—Sí, porque nos hace falta tu casa... Este tipo también nos quiere hacer gorrones. Constantino, dile lo que te dije... No: pegar, no. ¡A dónde iría á parar el tísico si tú me le echaras la zarpa!...
—Este señor y yo —repliqué sentándome y buscando el sendero de las bromas para salir de aquella situación— tenemos concertado un lance.
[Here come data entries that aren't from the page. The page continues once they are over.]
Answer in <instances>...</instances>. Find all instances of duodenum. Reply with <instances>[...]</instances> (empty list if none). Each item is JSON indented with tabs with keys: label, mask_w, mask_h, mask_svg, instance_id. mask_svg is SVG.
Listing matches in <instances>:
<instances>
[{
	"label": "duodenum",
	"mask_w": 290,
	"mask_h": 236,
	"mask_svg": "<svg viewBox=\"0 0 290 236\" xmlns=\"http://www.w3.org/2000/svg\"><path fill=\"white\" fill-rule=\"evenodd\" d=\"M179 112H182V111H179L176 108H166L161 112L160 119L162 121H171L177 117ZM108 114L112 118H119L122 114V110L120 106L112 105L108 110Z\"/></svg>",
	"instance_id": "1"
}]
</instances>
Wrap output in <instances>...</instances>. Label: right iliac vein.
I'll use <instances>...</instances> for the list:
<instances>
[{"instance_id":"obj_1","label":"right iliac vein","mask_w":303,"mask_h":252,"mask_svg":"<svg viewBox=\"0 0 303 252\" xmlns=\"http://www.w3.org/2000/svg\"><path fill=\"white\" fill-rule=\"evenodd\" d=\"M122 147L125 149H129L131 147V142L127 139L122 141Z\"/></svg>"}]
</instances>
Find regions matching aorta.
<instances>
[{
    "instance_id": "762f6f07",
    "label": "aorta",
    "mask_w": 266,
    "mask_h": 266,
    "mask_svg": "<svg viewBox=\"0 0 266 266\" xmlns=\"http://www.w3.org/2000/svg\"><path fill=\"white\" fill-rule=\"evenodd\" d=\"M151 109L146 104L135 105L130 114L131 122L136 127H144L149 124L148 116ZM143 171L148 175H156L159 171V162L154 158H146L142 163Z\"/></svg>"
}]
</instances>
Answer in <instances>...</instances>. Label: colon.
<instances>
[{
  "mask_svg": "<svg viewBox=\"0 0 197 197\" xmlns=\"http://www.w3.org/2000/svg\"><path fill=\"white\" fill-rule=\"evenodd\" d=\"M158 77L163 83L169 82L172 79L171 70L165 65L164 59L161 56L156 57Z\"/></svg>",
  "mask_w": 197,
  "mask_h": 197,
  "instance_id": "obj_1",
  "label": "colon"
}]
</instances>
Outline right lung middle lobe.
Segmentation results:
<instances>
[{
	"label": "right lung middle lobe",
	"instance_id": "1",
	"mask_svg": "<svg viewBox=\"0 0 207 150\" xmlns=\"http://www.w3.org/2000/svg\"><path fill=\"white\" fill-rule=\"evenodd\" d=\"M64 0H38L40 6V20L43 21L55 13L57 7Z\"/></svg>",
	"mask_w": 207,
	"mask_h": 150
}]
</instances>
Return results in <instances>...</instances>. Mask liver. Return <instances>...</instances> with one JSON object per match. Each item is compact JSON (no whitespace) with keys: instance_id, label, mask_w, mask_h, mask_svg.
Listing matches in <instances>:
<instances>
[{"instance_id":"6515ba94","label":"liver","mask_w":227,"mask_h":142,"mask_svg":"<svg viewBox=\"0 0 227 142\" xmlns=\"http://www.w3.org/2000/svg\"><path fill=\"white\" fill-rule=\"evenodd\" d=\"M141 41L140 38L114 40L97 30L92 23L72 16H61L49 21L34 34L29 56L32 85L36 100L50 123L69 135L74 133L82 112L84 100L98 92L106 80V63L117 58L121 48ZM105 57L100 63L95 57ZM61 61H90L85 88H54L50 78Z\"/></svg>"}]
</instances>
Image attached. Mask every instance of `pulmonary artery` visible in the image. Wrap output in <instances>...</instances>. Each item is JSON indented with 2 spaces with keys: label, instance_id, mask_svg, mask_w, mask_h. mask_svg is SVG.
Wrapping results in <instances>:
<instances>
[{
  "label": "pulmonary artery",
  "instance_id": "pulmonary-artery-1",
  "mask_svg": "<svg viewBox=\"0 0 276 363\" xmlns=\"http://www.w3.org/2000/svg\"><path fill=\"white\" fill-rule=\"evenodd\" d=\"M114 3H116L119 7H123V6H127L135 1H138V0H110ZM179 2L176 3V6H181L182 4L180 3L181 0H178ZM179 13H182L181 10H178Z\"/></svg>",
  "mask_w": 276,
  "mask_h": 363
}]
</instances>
Déjanos á nosotros, que nos entenderemos.
—¡Un lance!... Eso querrías tú para darte más lustre. Mi marido no se bate con momias, ¿verdad, hijo? Quería darte una soba en público... Decía que de este modo... ya entiendes; pero yo se lo he quitado de la cabeza.
—¿Es verdad esto, Constantino?
—Es verdad —replicó él con su sincera honradez.
La firmeza con que lo decía era un insulto; pero yo tenía que tragármelo, porque mi situación era muy delicada. Salir con susceptibilidades cuando iba á solicitar perdón y amistad, no podía ser. Quise que las inspiraciones de mi corazón me guiaran para salir de aquel atolladero, y mirándoles á entrambos, el alma en mis ojos, les dije:
—Queridos amigos, no he venido á reñir, sino á hacer paces con vosotros. Si para esto es preciso que me humille, me humillaré.
—No queremos amistades —aseguró Miquis con brutal energía.
—¿Pues qué queréis?
—Que nos deje usted en paz y se plante de la puerta afuera.